Will automation ever be able to replace, at equal value, captioning done by humans? Personally, I do not think so. At least, again, not in my lifetime though, again, I would love to be proven wrong. I mean, captioning itself is, unfortunately, often a poor substitute for the real thing, just as audio description is. And yes, I know how that sounds but anyone who has heard or seen before and then had to rely on the related accommodation knows what I mean. Which is not to say it is not worth it. It totally is.

However, automated captions rely on machines getting the mechanics, the basics, right, which they often do. But can a machine pick up a change, subtle or not, in tone? Can it understand the difference between a sigh of relief and one of exasperation? And I will not even get into ambient sounds, which are also key to not only figuring out what is going on but appreciating it for a multitude of people with sensory impairments. I hope someday computers can really perform in this area because it will be a great win for people with disabilities. In the meantime, for quality work, you can not beat humans. Yay, go humans! And automation is a great way of “making a dent” :)

Anyway, so here is that video I captioned (in French and with a strong Québécois accent!).
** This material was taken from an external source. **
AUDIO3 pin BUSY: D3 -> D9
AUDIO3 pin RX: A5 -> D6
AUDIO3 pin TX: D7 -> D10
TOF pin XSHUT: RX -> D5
Enjoy.

PS. Metadata is also an important key. More on that some other time.

1 Comment »

  1. Brilliant film and beautiful captioning! As a person with autism and auditory processing disorder, I rely on captions to fully understand the words being said by people on TV (in person, I find that my slight lip reading skills help, but on TV not that much). So many services on the internet do not have captioning. Streaming video on Netflix and Amazon Video on Demand/Instant Video comes to mind- I’m guessing it has something to do with the technology and distribution/copyright, but I’m not sure, though I do know there has been a great deal of user discussion over on Amazon.com’s community forum about it. Anyway, I think you did a fantastic job captioning this. I have not really spoken French since my 2nd year of high school and, with the knowledge of what the general topic would be and the visuals, I was able to really understand what was going on and the important dialog between the two able bodied people was clear to me. Big kudos to you for a job well done and for your public service!